Selected passage ->
▬▬▬▬▬▬
All my life I’ve realized that I was black.  Well, not all my life however when I think back there is not a moment where I do not recall being aware of my skin color.  Even at a young age I remember kids in my class telling me that I couldn’t drink white milk because I was not white I had to drink chocolate milk.  Growing up I have realized that my country views me differently and that there is a second set of rules that applies to me; a set of rules that has nothing to do with fairness or equality.  Growing up I have always been told that I must be twice as smart, twice as talented, and twice as successful to get half of what my white counterparts had.  Through my years of living I have realized it as a harsh truth.   


Being black I learned about our history of enslavement, lynchings, rapes,  beatings, etc.  I have learned about the “war of northern aggression”.  I have learned about the constant attempt to subjugate my race.  I have learned about Tulsa, race riots  Jim Crow.  I have even learned about the civil rights movement.  I have never been deluded in thinking that I was somehow considered equal with my white counterparts.  I have always known that inequality was still present, that racism was still an ugly abscess that festered in America hidden and indurated under its lily white skin.
▬▬▬▬▬▬
List of tasks ->
a – Please reproduce the part of the essay on being black in America between "Being black I" and "lily white skin.", inclusive.
b – In the essay on being black in America, what did kids in class tell the writer to drink instead of white milk?
▬▬▬▬▬▬
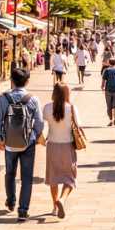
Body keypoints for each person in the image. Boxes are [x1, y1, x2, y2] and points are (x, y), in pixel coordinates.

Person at [0, 67, 44, 221]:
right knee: (27, 176)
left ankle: (11, 201)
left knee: (10, 172)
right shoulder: (33, 99)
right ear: (27, 81)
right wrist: (36, 135)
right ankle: (23, 210)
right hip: (28, 142)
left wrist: (0, 138)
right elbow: (39, 122)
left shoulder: (4, 98)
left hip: (9, 142)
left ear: (11, 81)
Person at [41, 82, 81, 219]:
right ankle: (62, 200)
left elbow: (42, 125)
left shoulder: (47, 108)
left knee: (53, 177)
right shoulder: (71, 108)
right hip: (67, 146)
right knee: (70, 178)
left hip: (52, 146)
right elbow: (79, 125)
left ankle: (54, 206)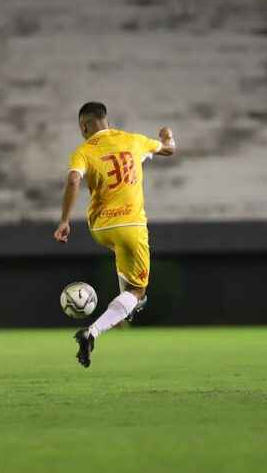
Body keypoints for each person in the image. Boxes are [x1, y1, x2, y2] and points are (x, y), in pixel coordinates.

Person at [54, 101, 176, 368]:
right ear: (105, 120)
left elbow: (74, 180)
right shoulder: (133, 140)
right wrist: (167, 135)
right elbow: (168, 149)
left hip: (100, 226)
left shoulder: (83, 150)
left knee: (124, 261)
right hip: (132, 225)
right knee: (139, 290)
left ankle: (124, 309)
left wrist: (64, 220)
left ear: (84, 126)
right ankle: (93, 331)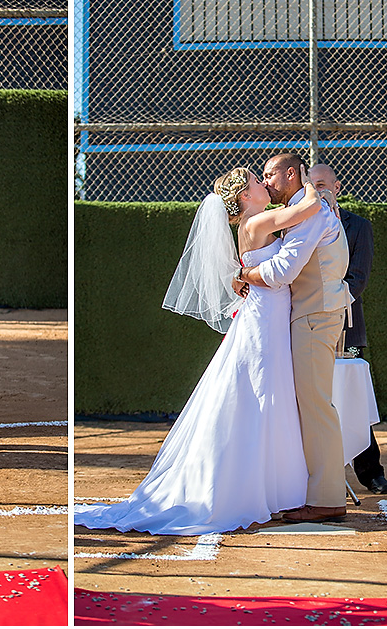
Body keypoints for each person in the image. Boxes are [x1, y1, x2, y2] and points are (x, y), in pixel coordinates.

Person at [74, 168, 328, 535]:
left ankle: (267, 489)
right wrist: (306, 178)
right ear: (244, 196)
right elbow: (307, 208)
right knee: (262, 391)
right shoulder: (258, 222)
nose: (265, 185)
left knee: (265, 393)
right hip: (264, 317)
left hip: (266, 313)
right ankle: (255, 489)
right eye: (259, 181)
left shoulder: (253, 223)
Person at [236, 153, 352, 523]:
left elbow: (285, 269)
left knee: (316, 405)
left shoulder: (311, 212)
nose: (266, 181)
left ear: (290, 174)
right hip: (310, 314)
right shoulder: (302, 208)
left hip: (315, 315)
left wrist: (246, 275)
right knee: (309, 405)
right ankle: (315, 491)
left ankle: (327, 497)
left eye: (270, 174)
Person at [309, 163, 387, 495]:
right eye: (311, 185)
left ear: (337, 186)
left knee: (351, 397)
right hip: (307, 326)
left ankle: (371, 472)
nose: (316, 190)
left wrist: (323, 304)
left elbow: (357, 279)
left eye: (321, 184)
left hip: (346, 325)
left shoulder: (358, 227)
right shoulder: (298, 223)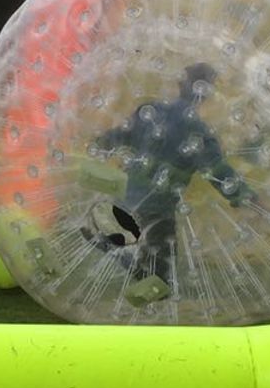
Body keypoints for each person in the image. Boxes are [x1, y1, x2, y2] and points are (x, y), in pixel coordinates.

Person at [86, 63, 256, 304]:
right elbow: (218, 172)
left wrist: (97, 143)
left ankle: (116, 250)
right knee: (163, 278)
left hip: (128, 197)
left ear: (180, 84)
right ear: (206, 91)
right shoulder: (197, 130)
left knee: (150, 264)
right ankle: (119, 254)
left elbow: (120, 135)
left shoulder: (152, 110)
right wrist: (249, 199)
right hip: (158, 207)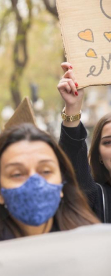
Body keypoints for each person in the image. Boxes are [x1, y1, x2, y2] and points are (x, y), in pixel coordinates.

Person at [0, 123, 99, 247]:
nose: (35, 182)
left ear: (62, 184)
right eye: (17, 174)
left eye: (45, 171)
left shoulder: (93, 245)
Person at [57, 62, 111, 222]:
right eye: (108, 142)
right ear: (99, 156)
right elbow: (73, 159)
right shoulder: (96, 198)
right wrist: (72, 108)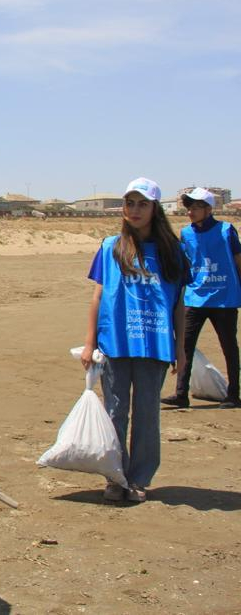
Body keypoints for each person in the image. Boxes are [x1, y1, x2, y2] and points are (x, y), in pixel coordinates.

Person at [81, 177, 188, 504]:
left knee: (147, 413)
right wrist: (89, 342)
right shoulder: (110, 247)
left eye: (143, 204)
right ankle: (115, 476)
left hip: (155, 345)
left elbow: (179, 304)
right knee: (115, 411)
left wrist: (181, 349)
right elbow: (98, 297)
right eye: (130, 203)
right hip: (115, 342)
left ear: (155, 208)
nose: (135, 210)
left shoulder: (172, 251)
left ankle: (139, 478)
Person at [160, 187, 241, 409]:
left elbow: (238, 261)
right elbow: (183, 264)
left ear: (208, 209)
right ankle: (181, 394)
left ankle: (233, 395)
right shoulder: (186, 234)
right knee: (185, 346)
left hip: (224, 298)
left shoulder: (226, 231)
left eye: (196, 207)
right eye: (189, 207)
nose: (191, 212)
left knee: (229, 347)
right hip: (195, 298)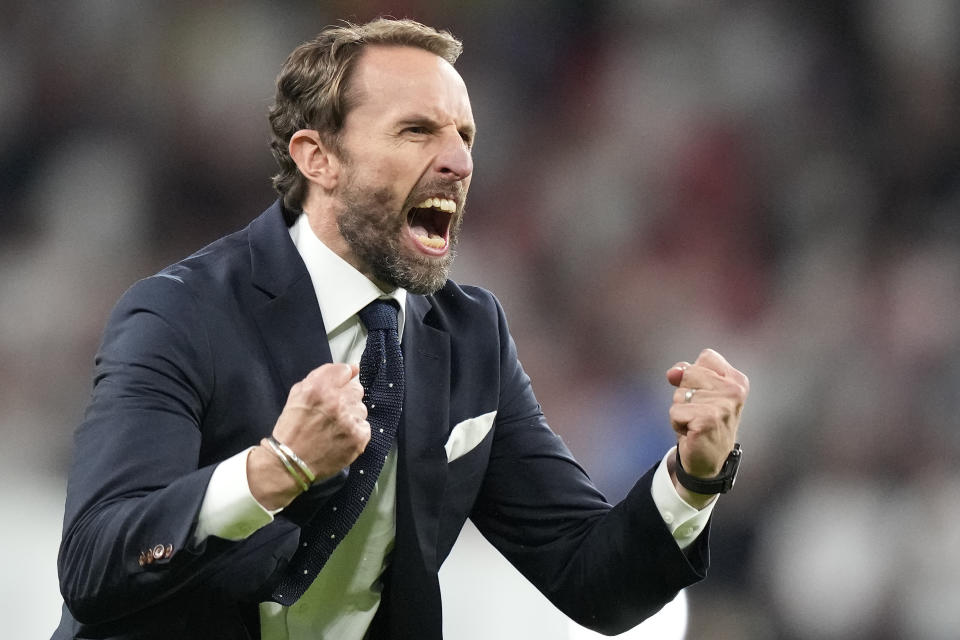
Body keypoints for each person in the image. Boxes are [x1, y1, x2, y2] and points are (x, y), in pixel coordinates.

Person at [53, 17, 749, 640]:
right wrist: (273, 471)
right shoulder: (182, 313)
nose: (460, 161)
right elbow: (96, 562)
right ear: (316, 157)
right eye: (417, 130)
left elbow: (592, 579)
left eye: (465, 136)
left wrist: (692, 478)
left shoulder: (471, 337)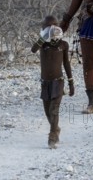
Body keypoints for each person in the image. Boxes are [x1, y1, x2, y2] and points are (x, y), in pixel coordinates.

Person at [31, 15, 74, 149]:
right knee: (47, 111)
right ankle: (56, 128)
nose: (52, 30)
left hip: (58, 82)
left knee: (54, 110)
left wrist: (71, 82)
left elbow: (66, 64)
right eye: (48, 27)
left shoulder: (63, 45)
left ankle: (52, 138)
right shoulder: (42, 44)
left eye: (54, 27)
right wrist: (44, 36)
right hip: (45, 82)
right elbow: (33, 49)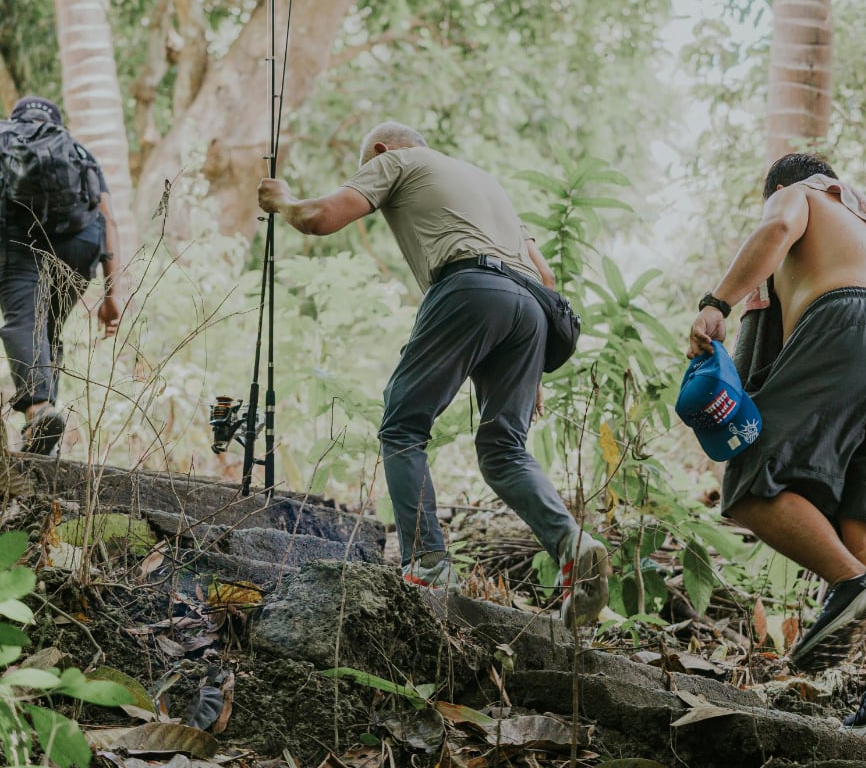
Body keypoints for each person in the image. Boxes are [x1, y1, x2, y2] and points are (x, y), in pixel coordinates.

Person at [256, 122, 611, 626]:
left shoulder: (394, 161)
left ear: (380, 152)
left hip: (468, 287)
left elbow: (319, 218)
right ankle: (574, 545)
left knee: (403, 426)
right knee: (503, 448)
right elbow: (546, 276)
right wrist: (525, 371)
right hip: (532, 310)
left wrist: (283, 200)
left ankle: (428, 565)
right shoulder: (485, 183)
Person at [687, 153, 866, 740]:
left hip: (850, 324)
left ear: (780, 184)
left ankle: (853, 584)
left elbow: (774, 236)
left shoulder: (798, 194)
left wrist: (716, 303)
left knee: (751, 483)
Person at [0, 96, 124, 456]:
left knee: (25, 323)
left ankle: (40, 410)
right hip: (80, 245)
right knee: (49, 330)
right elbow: (108, 219)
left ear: (15, 118)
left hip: (19, 235)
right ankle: (41, 433)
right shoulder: (79, 152)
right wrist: (111, 293)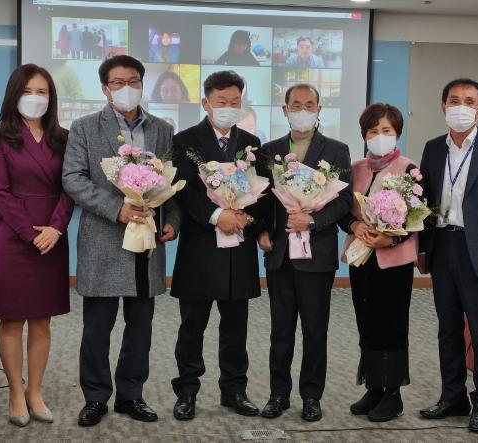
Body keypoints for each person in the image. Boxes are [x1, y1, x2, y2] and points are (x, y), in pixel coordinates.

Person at [62, 55, 181, 427]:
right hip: (103, 241)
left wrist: (172, 221)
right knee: (97, 328)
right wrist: (118, 209)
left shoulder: (163, 129)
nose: (126, 88)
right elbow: (73, 178)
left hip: (146, 244)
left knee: (140, 327)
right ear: (105, 89)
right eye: (118, 82)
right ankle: (96, 397)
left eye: (133, 81)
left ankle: (131, 395)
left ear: (142, 84)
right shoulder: (83, 127)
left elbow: (170, 184)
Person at [418, 79, 478, 433]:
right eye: (454, 100)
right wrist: (422, 248)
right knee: (447, 329)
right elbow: (423, 203)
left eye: (469, 101)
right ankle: (453, 396)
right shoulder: (433, 148)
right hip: (442, 246)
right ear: (443, 106)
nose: (461, 106)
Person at [170, 70, 267, 420]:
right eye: (221, 101)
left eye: (234, 101)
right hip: (200, 247)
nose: (228, 107)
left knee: (236, 326)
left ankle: (234, 390)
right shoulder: (185, 141)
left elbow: (262, 192)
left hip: (239, 247)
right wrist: (216, 215)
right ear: (206, 103)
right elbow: (183, 191)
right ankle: (187, 391)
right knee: (192, 326)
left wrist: (245, 217)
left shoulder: (252, 143)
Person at [0, 64, 74, 427]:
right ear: (14, 94)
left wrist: (55, 228)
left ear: (51, 97)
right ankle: (15, 393)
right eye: (27, 91)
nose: (35, 98)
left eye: (42, 92)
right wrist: (31, 232)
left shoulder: (63, 138)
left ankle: (35, 391)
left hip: (53, 237)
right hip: (13, 237)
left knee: (41, 319)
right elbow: (0, 192)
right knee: (12, 318)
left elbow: (70, 187)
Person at [258, 84, 351, 421]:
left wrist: (311, 221)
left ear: (319, 109)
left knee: (315, 329)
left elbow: (343, 201)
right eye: (296, 105)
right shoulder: (269, 151)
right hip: (280, 255)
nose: (302, 110)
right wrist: (261, 231)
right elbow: (261, 201)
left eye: (309, 104)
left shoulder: (336, 150)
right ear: (285, 110)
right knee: (280, 330)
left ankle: (311, 396)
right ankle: (278, 394)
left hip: (317, 256)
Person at [339, 103, 418, 422]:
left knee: (392, 324)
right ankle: (374, 386)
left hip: (394, 262)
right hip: (362, 259)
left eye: (386, 130)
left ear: (397, 133)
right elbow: (343, 211)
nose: (380, 136)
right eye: (373, 131)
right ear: (364, 135)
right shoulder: (355, 168)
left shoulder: (409, 169)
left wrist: (391, 239)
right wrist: (354, 224)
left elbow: (418, 217)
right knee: (367, 322)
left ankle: (393, 394)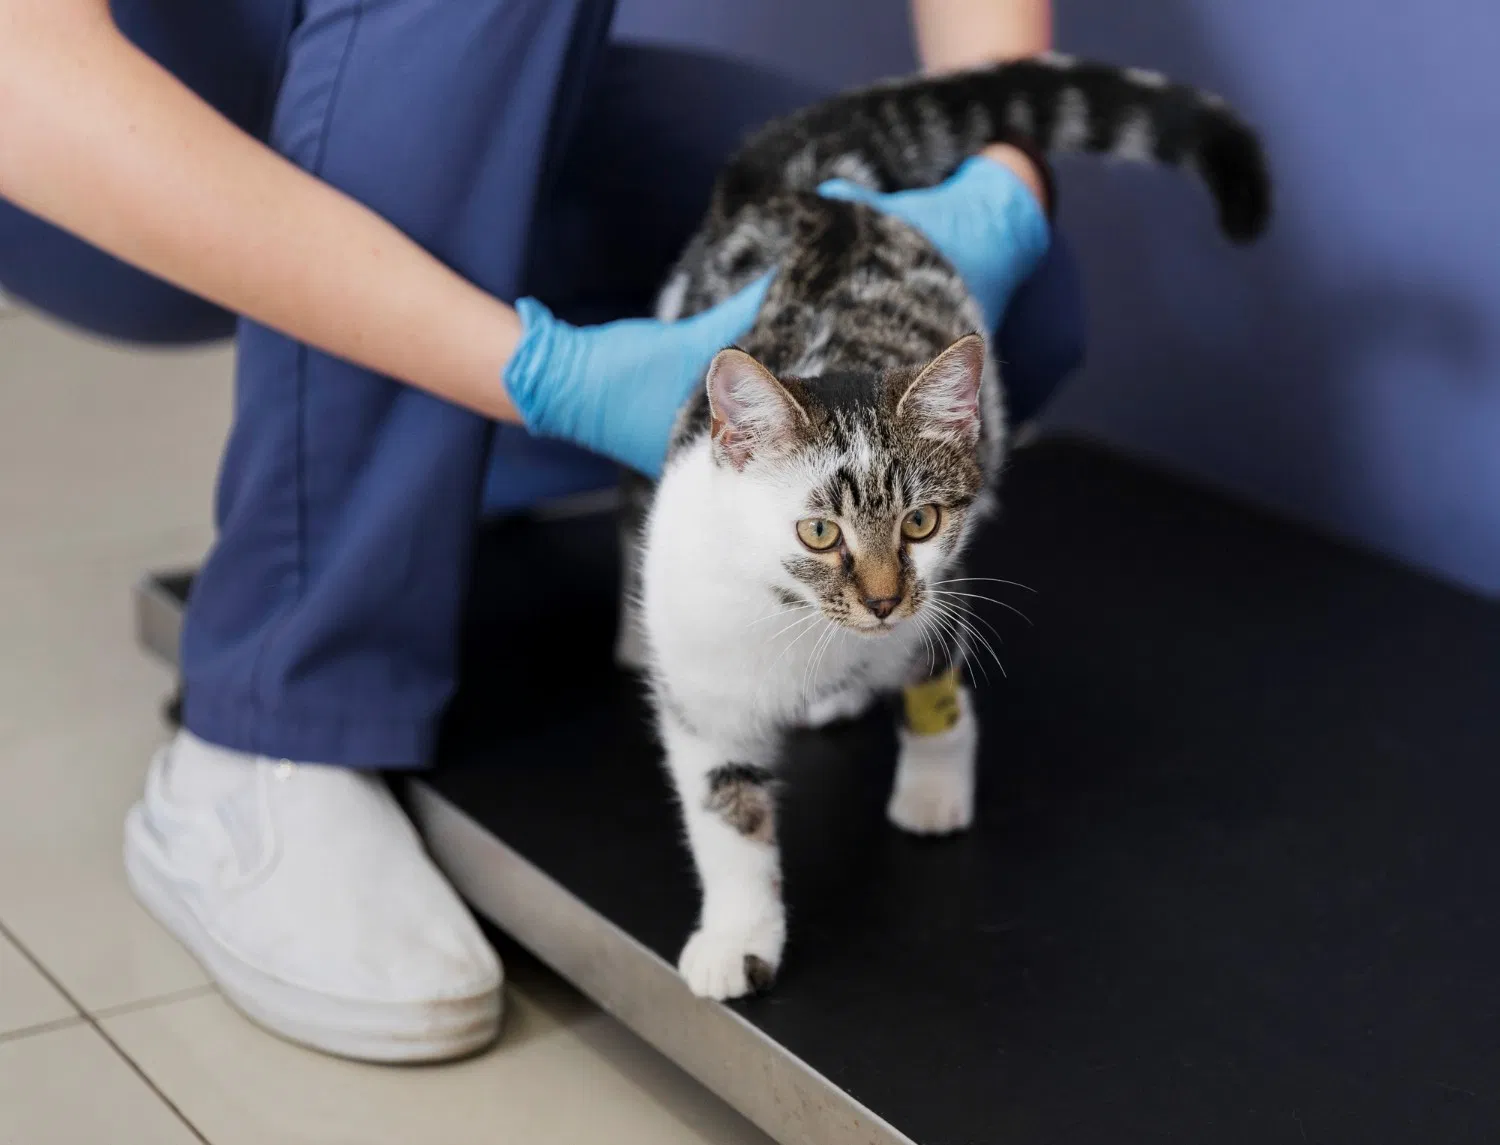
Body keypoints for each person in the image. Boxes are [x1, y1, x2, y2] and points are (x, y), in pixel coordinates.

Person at [0, 0, 1083, 1062]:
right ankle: (271, 724)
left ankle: (430, 455)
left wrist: (1005, 173)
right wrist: (538, 375)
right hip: (85, 120)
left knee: (1013, 312)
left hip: (404, 75)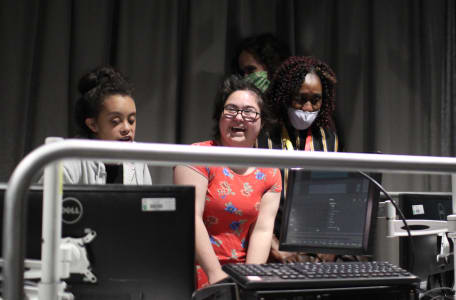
▬▬▬▬▬▬
Answers for the tasks ->
a –
Being black I learned about our history of enslavement, lynchings, rapes,  beatings, etc.  I have learned about the “war of northern aggression”.  I have learned about the constant attempt to subjugate my race.  I have learned about Tulsa, race riots  Jim Crow.  I have even learned about the civil rights movement.  I have never been deluded in thinking that I was somehow considered equal with my white counterparts.  I have always known that inequality was still present, that racism was still an ugly abscess that festered in America hidden and indurated under its lily white skin.

b – Chocolate milk.